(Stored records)
^^^^^^^^^^^^^^^^

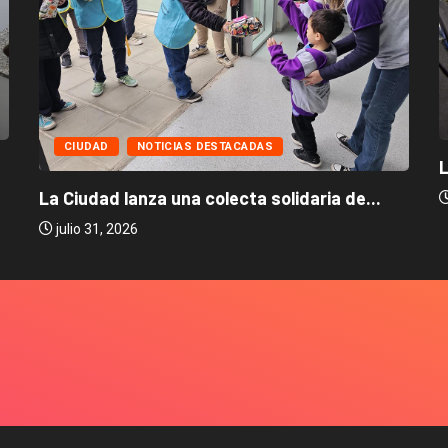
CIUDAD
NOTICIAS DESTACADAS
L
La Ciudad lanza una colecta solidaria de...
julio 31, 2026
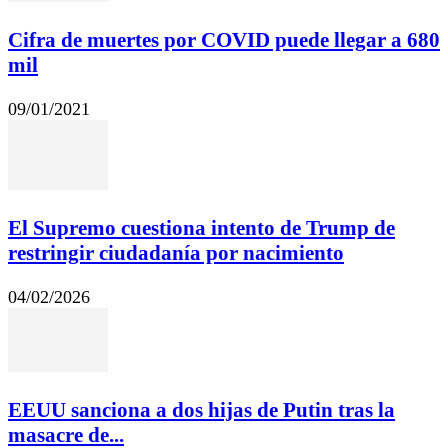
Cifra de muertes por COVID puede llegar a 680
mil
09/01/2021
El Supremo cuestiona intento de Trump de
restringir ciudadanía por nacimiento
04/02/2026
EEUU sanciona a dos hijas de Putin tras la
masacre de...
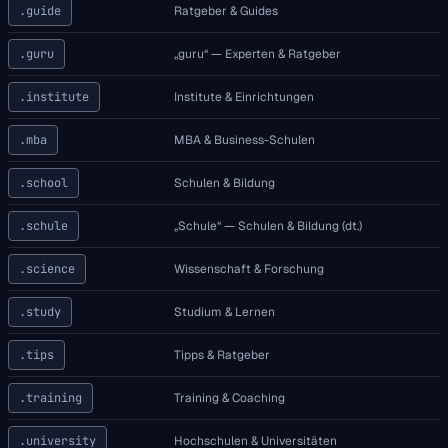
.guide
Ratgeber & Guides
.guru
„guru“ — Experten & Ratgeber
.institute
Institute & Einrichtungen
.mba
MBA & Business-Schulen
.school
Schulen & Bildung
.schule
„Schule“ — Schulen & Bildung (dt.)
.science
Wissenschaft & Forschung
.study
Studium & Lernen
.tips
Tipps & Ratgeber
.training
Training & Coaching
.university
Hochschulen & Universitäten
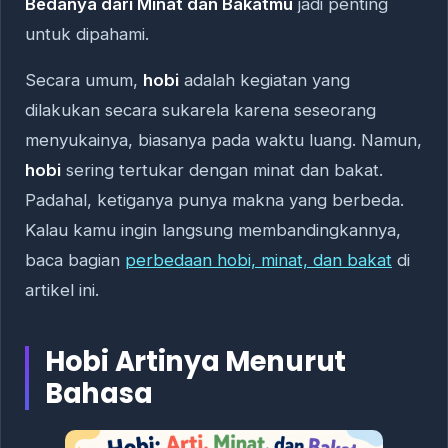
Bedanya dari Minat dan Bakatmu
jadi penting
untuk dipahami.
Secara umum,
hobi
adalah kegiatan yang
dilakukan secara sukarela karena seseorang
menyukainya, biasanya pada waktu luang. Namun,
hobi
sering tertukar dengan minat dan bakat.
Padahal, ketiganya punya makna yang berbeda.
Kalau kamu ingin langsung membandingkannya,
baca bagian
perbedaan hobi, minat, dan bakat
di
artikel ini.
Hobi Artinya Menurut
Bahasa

^^^^^^^^^^^^^^^^

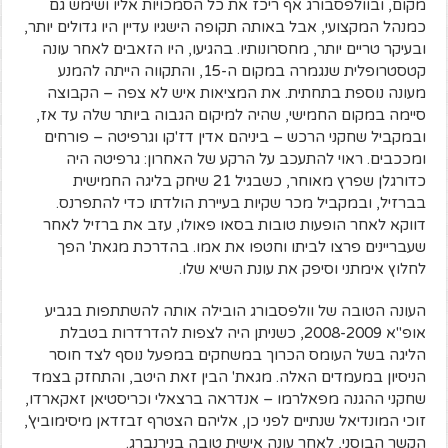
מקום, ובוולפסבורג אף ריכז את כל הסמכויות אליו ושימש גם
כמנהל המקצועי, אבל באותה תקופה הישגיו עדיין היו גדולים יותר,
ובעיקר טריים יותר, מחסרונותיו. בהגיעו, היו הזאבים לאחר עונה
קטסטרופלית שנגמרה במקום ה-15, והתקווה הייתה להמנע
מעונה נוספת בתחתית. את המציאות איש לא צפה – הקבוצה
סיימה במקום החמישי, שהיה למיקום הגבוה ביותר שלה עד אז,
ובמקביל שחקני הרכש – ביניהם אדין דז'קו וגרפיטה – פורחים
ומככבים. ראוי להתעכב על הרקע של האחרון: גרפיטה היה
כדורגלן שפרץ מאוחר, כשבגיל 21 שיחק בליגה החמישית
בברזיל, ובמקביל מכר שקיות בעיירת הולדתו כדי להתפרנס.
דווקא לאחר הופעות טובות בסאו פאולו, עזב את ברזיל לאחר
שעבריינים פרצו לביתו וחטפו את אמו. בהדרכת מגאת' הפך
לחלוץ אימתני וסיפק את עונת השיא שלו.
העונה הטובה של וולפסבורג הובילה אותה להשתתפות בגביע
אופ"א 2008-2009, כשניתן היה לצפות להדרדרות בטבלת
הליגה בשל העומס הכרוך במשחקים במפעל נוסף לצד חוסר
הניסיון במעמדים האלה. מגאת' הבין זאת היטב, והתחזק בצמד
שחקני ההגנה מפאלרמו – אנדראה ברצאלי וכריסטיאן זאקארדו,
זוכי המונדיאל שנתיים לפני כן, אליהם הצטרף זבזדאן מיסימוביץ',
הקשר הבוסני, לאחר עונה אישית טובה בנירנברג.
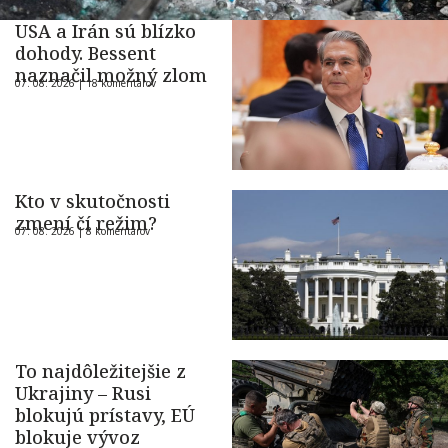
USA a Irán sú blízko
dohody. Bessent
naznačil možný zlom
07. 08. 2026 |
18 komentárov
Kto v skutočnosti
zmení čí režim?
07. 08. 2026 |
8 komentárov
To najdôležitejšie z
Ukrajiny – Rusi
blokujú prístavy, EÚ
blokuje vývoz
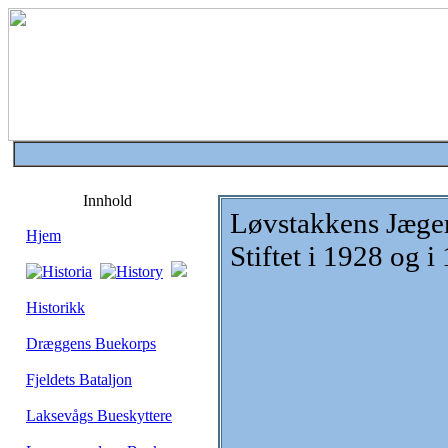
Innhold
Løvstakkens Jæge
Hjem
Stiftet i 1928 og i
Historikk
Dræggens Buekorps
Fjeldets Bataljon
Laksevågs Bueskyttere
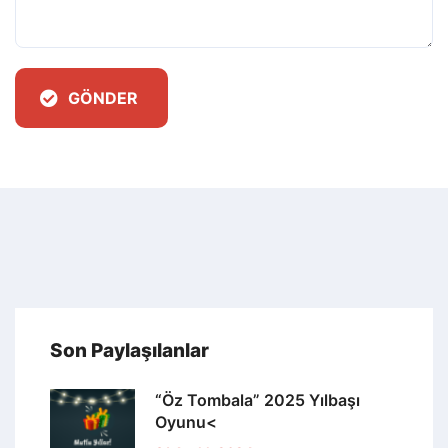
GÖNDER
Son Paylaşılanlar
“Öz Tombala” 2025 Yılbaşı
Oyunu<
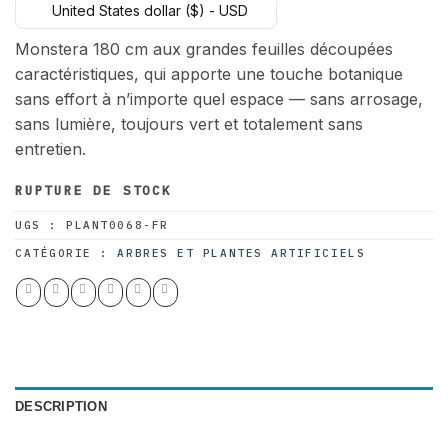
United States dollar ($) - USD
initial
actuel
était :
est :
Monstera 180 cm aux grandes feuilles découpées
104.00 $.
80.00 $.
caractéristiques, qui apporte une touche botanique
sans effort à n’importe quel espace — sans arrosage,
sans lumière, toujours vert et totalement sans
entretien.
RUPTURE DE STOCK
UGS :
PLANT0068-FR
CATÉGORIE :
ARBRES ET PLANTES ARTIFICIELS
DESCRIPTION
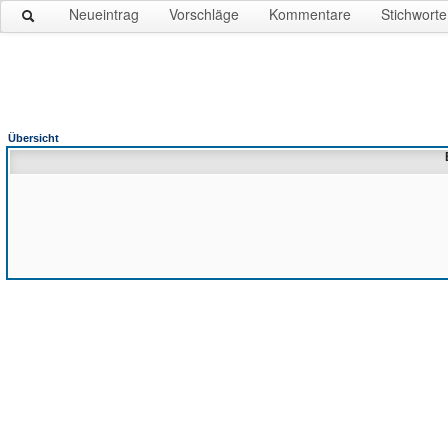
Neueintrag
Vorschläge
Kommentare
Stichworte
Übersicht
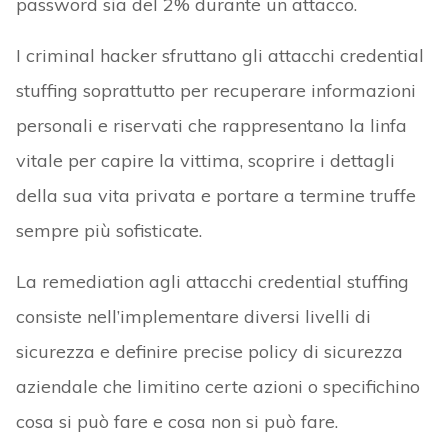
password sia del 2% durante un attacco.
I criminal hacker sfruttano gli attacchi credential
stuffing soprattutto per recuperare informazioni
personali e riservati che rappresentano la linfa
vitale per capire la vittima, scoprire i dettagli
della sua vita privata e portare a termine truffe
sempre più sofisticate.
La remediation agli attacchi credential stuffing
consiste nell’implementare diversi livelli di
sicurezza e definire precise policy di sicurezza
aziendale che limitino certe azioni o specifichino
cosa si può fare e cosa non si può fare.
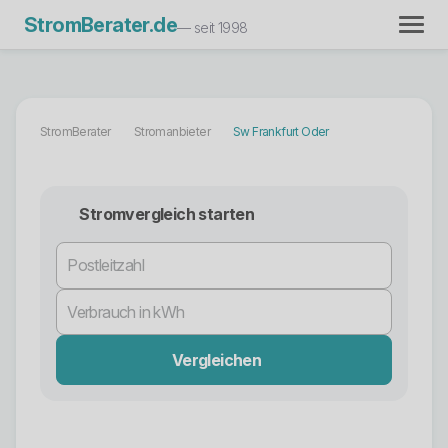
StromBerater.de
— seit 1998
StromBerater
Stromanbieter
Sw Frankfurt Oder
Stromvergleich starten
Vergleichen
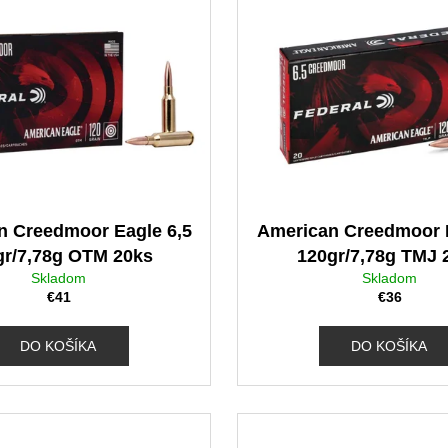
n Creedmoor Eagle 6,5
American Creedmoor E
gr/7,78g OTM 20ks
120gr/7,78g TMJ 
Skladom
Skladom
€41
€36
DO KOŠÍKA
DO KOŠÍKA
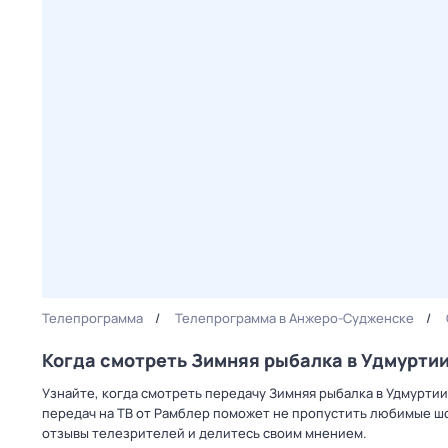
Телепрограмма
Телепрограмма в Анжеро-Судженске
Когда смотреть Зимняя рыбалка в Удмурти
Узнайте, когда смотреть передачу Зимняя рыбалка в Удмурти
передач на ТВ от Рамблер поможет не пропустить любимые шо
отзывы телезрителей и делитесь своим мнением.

^^^^^^^^^^^^^^^^

PROBLEM TO WORK ON. Find each line in the material above that contains the word "שחקני", and copy those lines.

WRITTEN ANSWER.
ובמקביל שחקני הרכש – ביניהם אדין דז'קו וגרפיטה – פורחים
שחקני ההגנה מפאלרמו – אנדראה ברצאלי וכריסטיאן זאקארדו,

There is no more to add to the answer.